YouGov have released two sub-national polls today – one of London, one of young people. The London poll for the Evening Standard has topline figures of CON 32%, LAB 44%, LDEM 7%, UKIP 10%, GRN 5% (tabs. This is a twelve point Labour lead in the capital, rather than the eight point lead in the YouGov/London poll a week ago. When the previous poll came out I speculated on whether the three point swing from Con-to-Lab suggested a smaller swing to Labour in London than elsewhere in Britain, this poll with its five point swing from Con to Lab is bigger than that implied by national polls, cancelling the other one out. We probably need more London polls to have any confidence on whether the swing there is bigger, smaller, or just the same.

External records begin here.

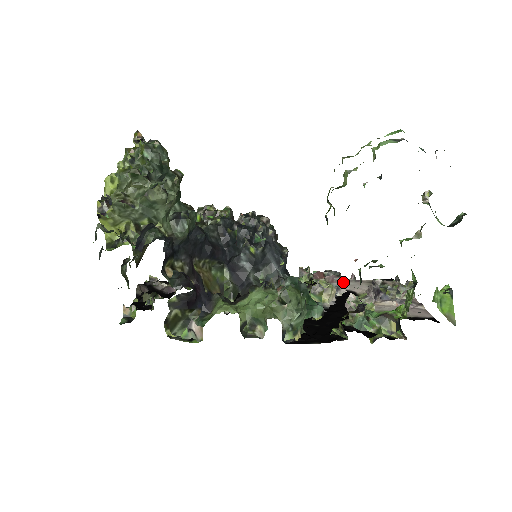
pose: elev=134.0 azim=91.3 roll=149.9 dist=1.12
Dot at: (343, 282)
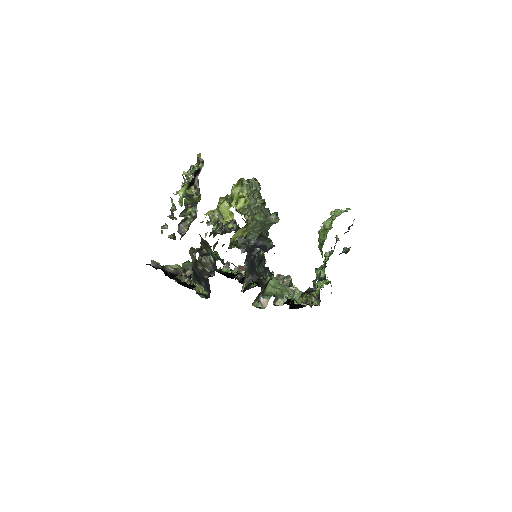
Dot at: occluded
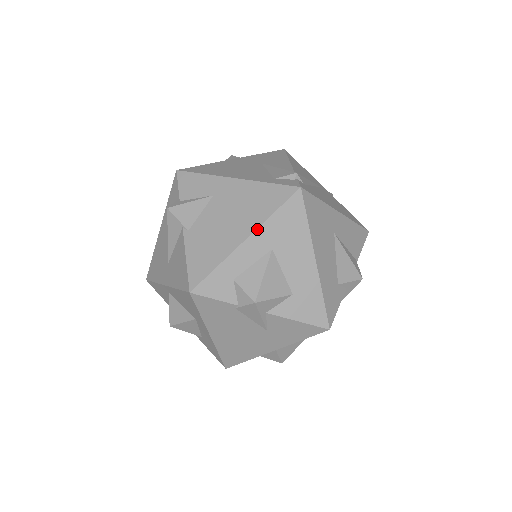
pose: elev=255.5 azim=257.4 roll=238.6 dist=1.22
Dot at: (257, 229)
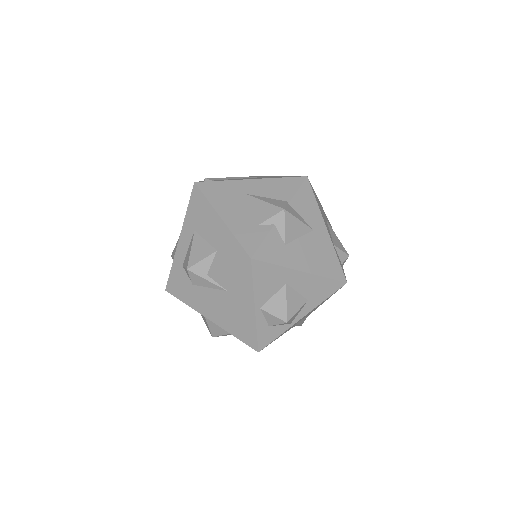
Dot at: (183, 225)
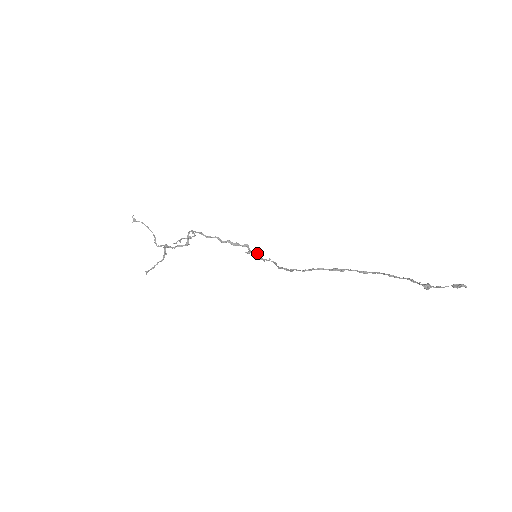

Secondly there is a YouGov poll of young people for the British Youth Council. Amongst under 25s it shows voting intentions of CON 22%, LAB 36%, LDEM 5%, UKIP 12%, GRN 19% (tabs). Note that Green score, in third place on 19% but close behind the Tories in second. Earlier on this week I saw some people getting overexcited about an under 25s crossbreak in a YouGov poll showing the Conservatives ahead – such things are really worth ignoring. The crossbreaks for young people in GB polls are normally around 150 at best, and once you take out don’t knows and won’t votes that often shrinks to 100 or so. That gives you a margin of error of at at least plus or minus 10%, so it is inevitable that given time you are going to get weird and wacky crossbreaks that look interesting and amazing, but are just normal sample variation. If you want to know how young people are voting ideally wait for bespoke poll of young people, properly weighted to their demographics. At the very least, aggregate up figures over a long period to get beyond the daily noise.
Finally, today we’ve had another step in the ongoing debates debate, with David Cameron saying he will only take part in one, seven-way debate, in March. Naturally it’s provoked lots of comment about how the public will react. I wrote about polling on debates and what difference it makes back in January, and my opinion is pretty much unchanged from then. It’s not a wholly Westminster bubble story – the polls back in January showed that people were noticing it to some degree, and even asked in a neutral way there was a clear perception that Cameron was trying to avoid them more than other leaders, so it was being picked up. Whether that changes anything is a completely different matter – ignore the forced “does this make Cameron look like a wimp?” sort of questions we’ll inevitably get. The things to judge it by are whether it makes a difference to voting intention, or to David Cameron’s own approval ratings, best PM ratings, ratings on being out of touch and so on. Personally I doubt it will (to answer my own question, I expect the public will react with mild indifference, as they do to most political stories. The overwhelming majority of things make no difference!) but the evidence at the weekend and in weeks to come will tell.